Rivian’s peers went public via mergers with special-purpose acquisition companies, a less lucrative route. They are now raising capital in a difficult funding environment, which isn’t helping their stocks.

Lucid Motors, which is at a similar ramp-up stage to Rivian, said last week that it would raise up to $915 million from Saudi Arabia’s sovereign wealth fund, which already owns 60% of its shares, and up to $600 million from other investors through an “at-the-market" offering—a mechanism that trickles new shares into the market via brokers. The stock fell 17% during the session following that announcement. Having been valued more highly at times this year, Lucid now has a market value well below Rivian’s at just over $20 billion.

Earlier-stage startups need cash just to start producing. Faraday Future said Monday that it would sell fund manager Yorkville Advisors up to $350 million of stock to finance progress toward the launch of its EV. Last week Lordstown Motors, which has just begun limited commercial production, announced a $170 million funding deal with iPhone assembler Foxconn. In May, the Taiwanese contract manufacturer bought Lordstown’s Ohio factory and agreed to make its vehicles. Soon it will own 18% of Lordstown’s common stock and get the right to appoint two board members.

Lordstown’s fate underlines a common theme: EV startups drain so much cash that deep-pocketed investors with strategic interests in the technology often end up behind the wheel.
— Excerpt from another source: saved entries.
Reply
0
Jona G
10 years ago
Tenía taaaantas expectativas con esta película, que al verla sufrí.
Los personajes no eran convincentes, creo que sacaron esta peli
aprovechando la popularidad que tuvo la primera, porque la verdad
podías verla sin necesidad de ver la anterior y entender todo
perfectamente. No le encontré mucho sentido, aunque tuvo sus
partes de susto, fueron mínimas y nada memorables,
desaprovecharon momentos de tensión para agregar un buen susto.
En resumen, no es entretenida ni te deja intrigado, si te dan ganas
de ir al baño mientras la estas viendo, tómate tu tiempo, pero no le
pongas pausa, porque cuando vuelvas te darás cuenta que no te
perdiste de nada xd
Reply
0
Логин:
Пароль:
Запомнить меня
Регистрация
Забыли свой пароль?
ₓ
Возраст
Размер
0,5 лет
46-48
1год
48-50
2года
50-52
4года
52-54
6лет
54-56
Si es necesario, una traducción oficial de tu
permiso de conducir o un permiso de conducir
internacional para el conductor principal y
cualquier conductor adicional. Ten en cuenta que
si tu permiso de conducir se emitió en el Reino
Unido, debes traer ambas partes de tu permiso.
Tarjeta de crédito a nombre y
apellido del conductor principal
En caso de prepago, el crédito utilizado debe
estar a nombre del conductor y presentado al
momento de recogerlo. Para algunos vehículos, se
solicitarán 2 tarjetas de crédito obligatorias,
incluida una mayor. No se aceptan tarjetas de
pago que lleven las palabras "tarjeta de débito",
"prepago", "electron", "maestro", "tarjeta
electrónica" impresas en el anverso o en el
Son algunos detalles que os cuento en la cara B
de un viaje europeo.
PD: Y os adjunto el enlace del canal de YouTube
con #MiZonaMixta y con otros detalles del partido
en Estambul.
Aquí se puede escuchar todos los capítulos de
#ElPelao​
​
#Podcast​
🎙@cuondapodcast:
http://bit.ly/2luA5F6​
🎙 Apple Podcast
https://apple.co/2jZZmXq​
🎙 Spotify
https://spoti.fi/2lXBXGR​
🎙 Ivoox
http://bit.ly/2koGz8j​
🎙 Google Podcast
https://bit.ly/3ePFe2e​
Their backing makes it more likely that the likes of Lucid and Lordstown will survive, but regular shareholders might not end up with much of a stake.

William Mileham, an analyst at Mirabaud Securities, thinks Western investors might end up seeing the Saudi influence at Lucid as an “ESG risk"—a reference to the environmental, social and governance factors institutional investors use to screen stocks. The irony here is that EV stocks are popular in part precisely because of their environmental pitch.

Still, having a benefactor’s support is better than not having it. Shares in U.K. startup Arrival have fallen about 17% since it said last week it was running out of money. It has announced two radical restructuring plans in the past five months. A plan to tap the stock market for funds didn’t work out because there is so little trading in a stock that already is pricing in failure.

Tesla got through its own funding difficulties, most recently during the Model 3 ramp-up phase in 2018, in part because its stock was valued to succeed, making its success something of a self-fulfilling prophecy. Its imitators are discovering that this isn’t an easy thing to repeat, particularly as interest rates rise.